Healthcare processes involve both intended and unintended variation. Intended variation is purposely deciding to do something a different way. It’s what defines patient-centered care. Clinicians sometimes resist the idea of reducing variation because it’s part of their everyday practice. They purposely prescribe one dosage or treatment to one patient, and another dosage or treatment to the next. Intended variation is a desirable practice and part of the job description.
The theory of variation was proposed for identifying and removing unintended variation. Multiple systems with multiple sets of unintended variation create significant unnecessary costs. Unintended variation occurs when several clinicians in the same practice prescribe different antibiotics for the same problem without a specific rationale for, or awareness of, the variation. If the variation isn’t thoughtful or it’s out of habit or convenience, then it’s unintended. But if each clinician has a rationale behind their individual choices and the variation continues, then it’s intended.
Walter Shewhart developed the concept of common cause and special cause variation. Common causes are an inherent part of a system or process that impact all people and outcomes. Special causes arise from specific circumstances that impact only a subset of people or outcomes. Understanding common cause and special cause variation helps health systems identify the changes they can make to result in improvement. Studying common cause and special cause variation is the cornerstone of improvement because it shows why the variation occurred and suggests the most effective approach to address it. Shewhart’s control chart method provides this insight.
A case study from Cincinnati Children’s Hospital Medical Center shows the impact of special cause variation on catheter-associated bloodstream infections (CA-BSIs). The hospital had multiple improvement projects working on the common causes of variation associated with CA-BSI rates. It was showing significant improvement over an eight-year period, and then rates unexpectedly increased beyond the upper control limit. The hospital conducted a series of investigative studies that indicated special cause variation in two units. It discovered that a new medical device had been introduced that wasn’t part of the system. Because it was monitoring through control charts, it was able to pinpoint when the problem occurred and remove the special cause.
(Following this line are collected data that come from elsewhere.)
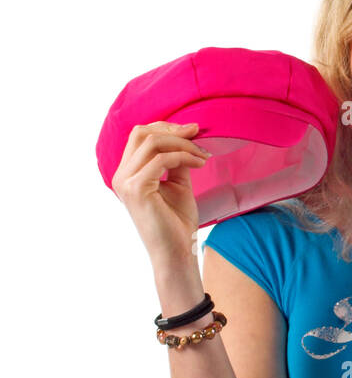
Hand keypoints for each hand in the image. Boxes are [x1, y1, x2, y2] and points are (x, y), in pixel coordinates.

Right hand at [111, 121, 210, 264]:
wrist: (178, 250)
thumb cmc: (177, 221)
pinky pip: (162, 159)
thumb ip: (177, 160)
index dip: (166, 127)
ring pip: (152, 142)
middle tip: (198, 134)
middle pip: (141, 133)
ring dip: (183, 144)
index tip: (194, 129)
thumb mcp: (178, 183)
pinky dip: (184, 156)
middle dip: (173, 129)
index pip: (140, 135)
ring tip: (203, 155)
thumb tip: (186, 136)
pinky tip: (200, 163)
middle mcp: (121, 175)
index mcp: (128, 172)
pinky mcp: (136, 189)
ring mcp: (125, 182)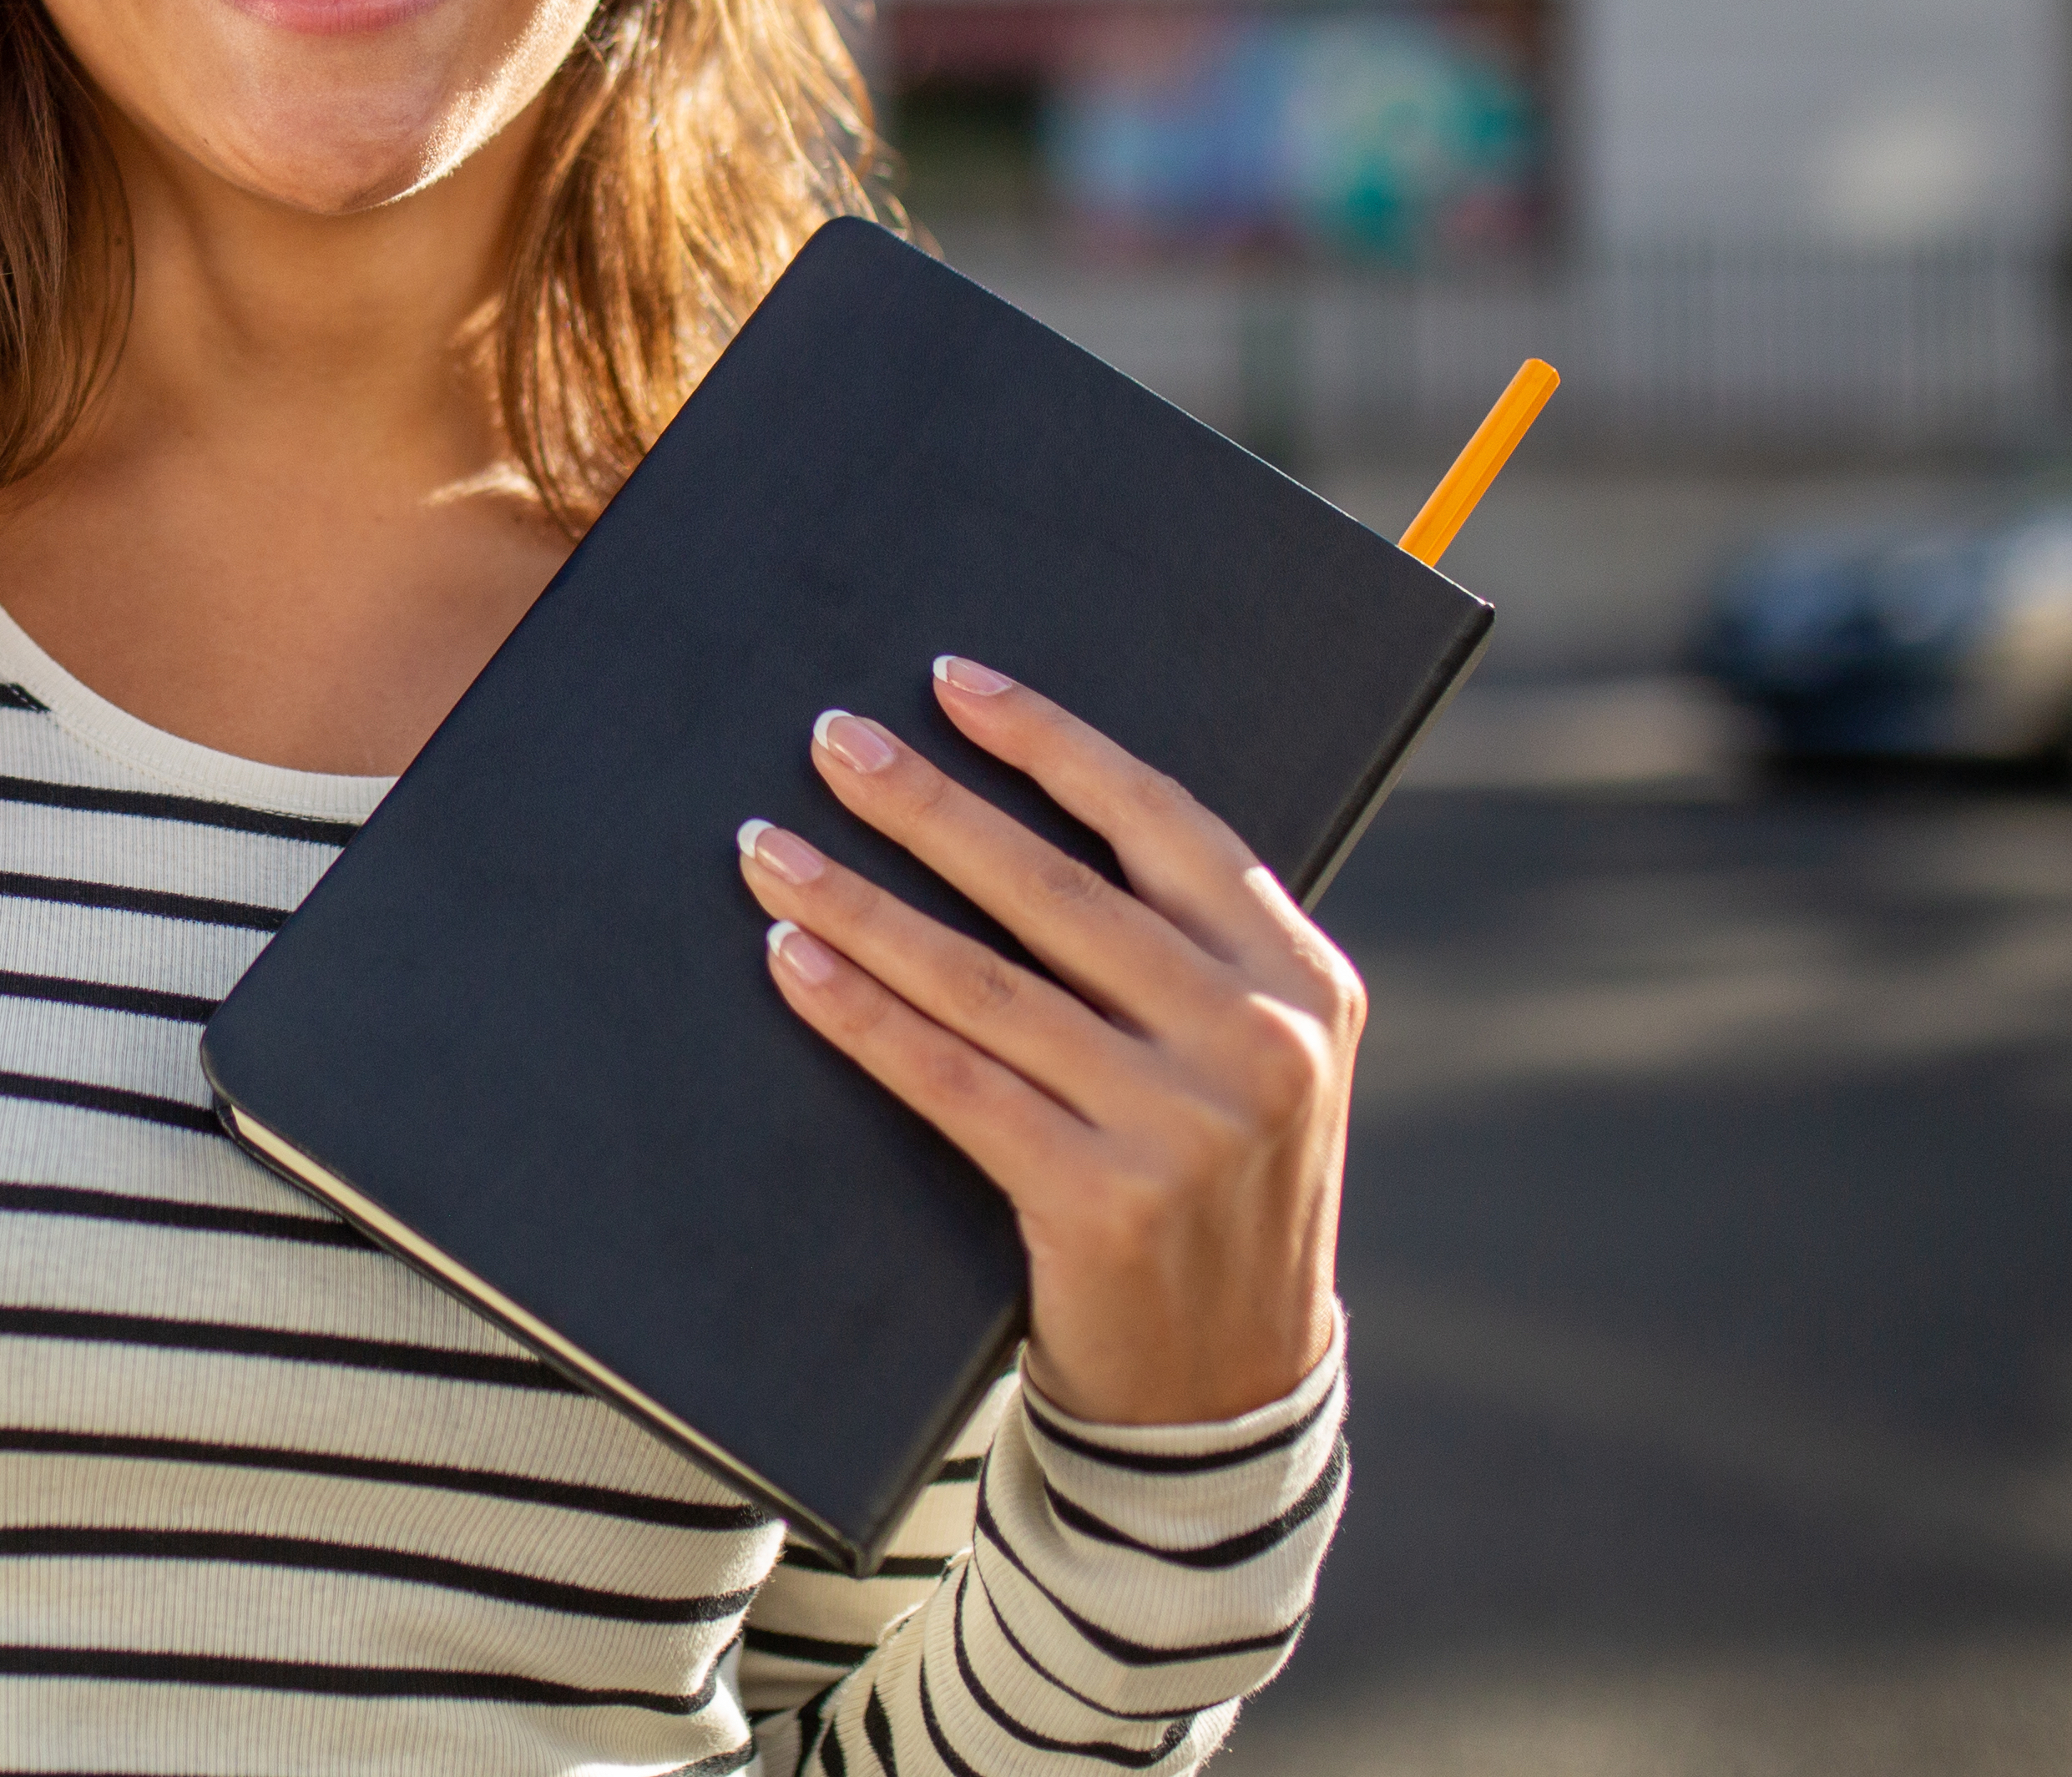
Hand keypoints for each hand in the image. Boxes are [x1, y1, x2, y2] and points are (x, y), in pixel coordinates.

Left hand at [734, 656, 1360, 1427]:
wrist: (1227, 1390)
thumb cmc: (1208, 1186)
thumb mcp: (1247, 1057)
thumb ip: (1180, 951)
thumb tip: (1005, 805)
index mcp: (1301, 976)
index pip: (1163, 822)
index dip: (1052, 743)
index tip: (951, 681)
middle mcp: (1257, 1039)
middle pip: (1057, 889)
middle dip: (927, 805)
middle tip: (830, 740)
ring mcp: (1185, 1126)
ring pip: (984, 981)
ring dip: (861, 905)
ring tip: (769, 850)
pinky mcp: (1104, 1203)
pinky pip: (951, 1082)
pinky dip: (861, 1015)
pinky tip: (794, 964)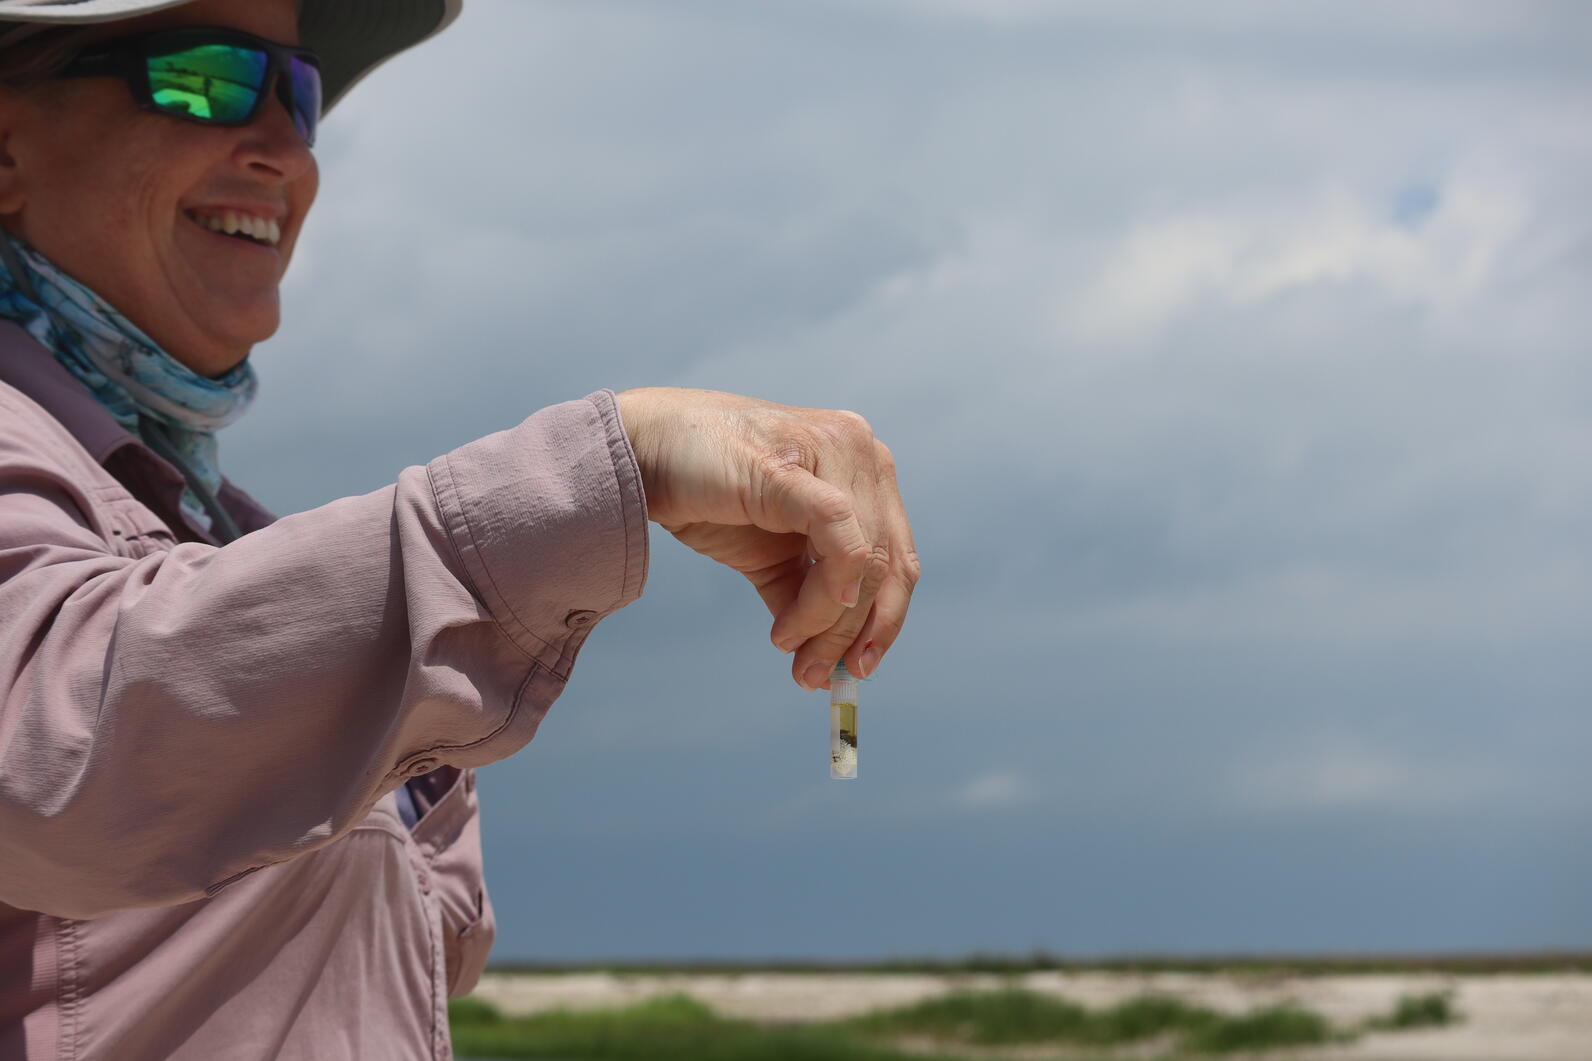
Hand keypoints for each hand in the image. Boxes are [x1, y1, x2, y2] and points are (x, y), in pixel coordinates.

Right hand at [614, 387, 918, 689]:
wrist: (641, 454)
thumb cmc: (704, 494)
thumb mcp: (768, 554)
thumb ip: (802, 593)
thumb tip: (822, 658)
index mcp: (862, 467)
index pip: (897, 555)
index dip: (886, 619)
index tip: (855, 668)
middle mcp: (860, 450)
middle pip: (888, 563)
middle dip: (856, 632)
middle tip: (818, 677)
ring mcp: (833, 450)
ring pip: (865, 561)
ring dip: (829, 623)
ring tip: (789, 649)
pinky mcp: (796, 468)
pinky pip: (839, 542)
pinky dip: (826, 593)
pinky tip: (794, 627)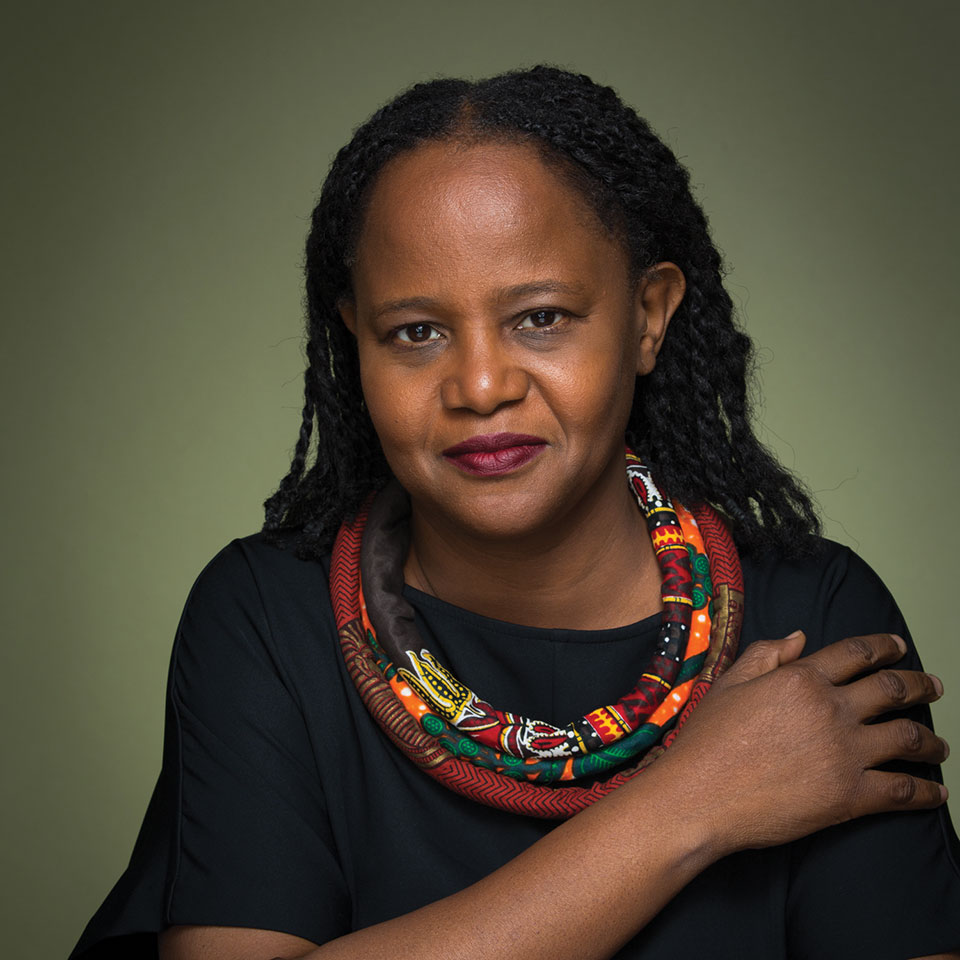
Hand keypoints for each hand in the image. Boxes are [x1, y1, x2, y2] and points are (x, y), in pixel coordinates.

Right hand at [661, 631, 948, 854]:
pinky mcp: (849, 796)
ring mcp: (844, 753)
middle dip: (919, 685)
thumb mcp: (728, 684)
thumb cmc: (707, 740)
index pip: (856, 653)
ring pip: (907, 737)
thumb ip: (765, 655)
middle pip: (892, 690)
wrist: (700, 795)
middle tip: (933, 686)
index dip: (883, 646)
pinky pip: (901, 790)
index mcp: (801, 679)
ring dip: (930, 739)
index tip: (898, 645)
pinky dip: (924, 790)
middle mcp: (831, 710)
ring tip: (939, 744)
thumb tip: (800, 637)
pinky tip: (934, 791)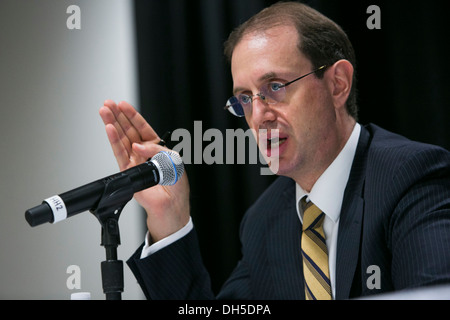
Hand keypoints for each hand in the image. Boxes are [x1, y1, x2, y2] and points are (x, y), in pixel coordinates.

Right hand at [99, 100, 189, 241]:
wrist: (171, 207)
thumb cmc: (176, 187)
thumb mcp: (174, 161)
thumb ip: (157, 150)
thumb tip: (138, 146)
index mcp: (157, 149)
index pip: (143, 128)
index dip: (133, 116)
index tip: (123, 105)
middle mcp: (144, 154)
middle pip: (128, 131)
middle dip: (118, 117)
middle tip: (108, 104)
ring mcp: (135, 162)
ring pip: (121, 140)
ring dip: (112, 125)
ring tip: (103, 112)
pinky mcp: (128, 172)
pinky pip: (119, 154)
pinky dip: (114, 141)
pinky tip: (109, 129)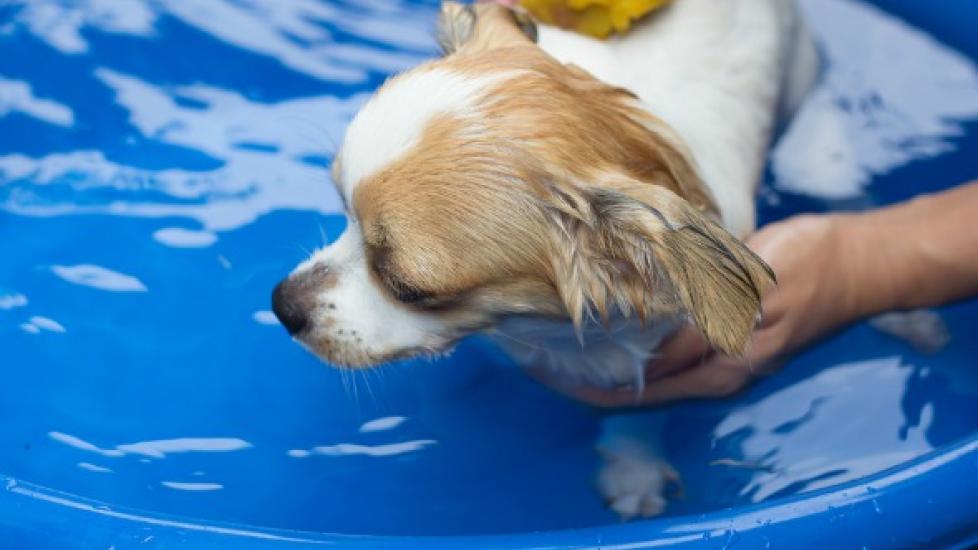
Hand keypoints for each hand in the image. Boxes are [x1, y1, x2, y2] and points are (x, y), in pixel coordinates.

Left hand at [537, 213, 873, 407]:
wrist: (855, 257)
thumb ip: (697, 327)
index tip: (544, 369)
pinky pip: (670, 337)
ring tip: (560, 333)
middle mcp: (713, 368)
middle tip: (538, 349)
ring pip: (650, 360)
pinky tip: (612, 310)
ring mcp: (720, 349)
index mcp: (717, 368)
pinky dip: (636, 330)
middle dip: (588, 371)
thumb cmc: (806, 270)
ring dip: (608, 351)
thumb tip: (642, 355)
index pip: (636, 386)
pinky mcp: (727, 327)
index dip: (588, 383)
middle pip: (637, 380)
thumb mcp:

Control charts are one of five tools health systems can use to learn from variation in data.
The following tools allow improvement teams to see the status of a whole system and use discoveries—revealed by variation in the data—to review and change processes:
The complexities of healthcare operations and the vast amount of variation and waste in U.S. healthcare make the undertaking of a quality improvement initiative seem like a distant possibility. But healthcare quality improvement is achievable when systems use the five principles outlined in this article as their guide, from getting clinician buy-in to using an improvement framework that’s based on scientific methodology. Health systems can change the dynamic and pace of quality improvement work by starting small—testing on a small scale and learning from those tests.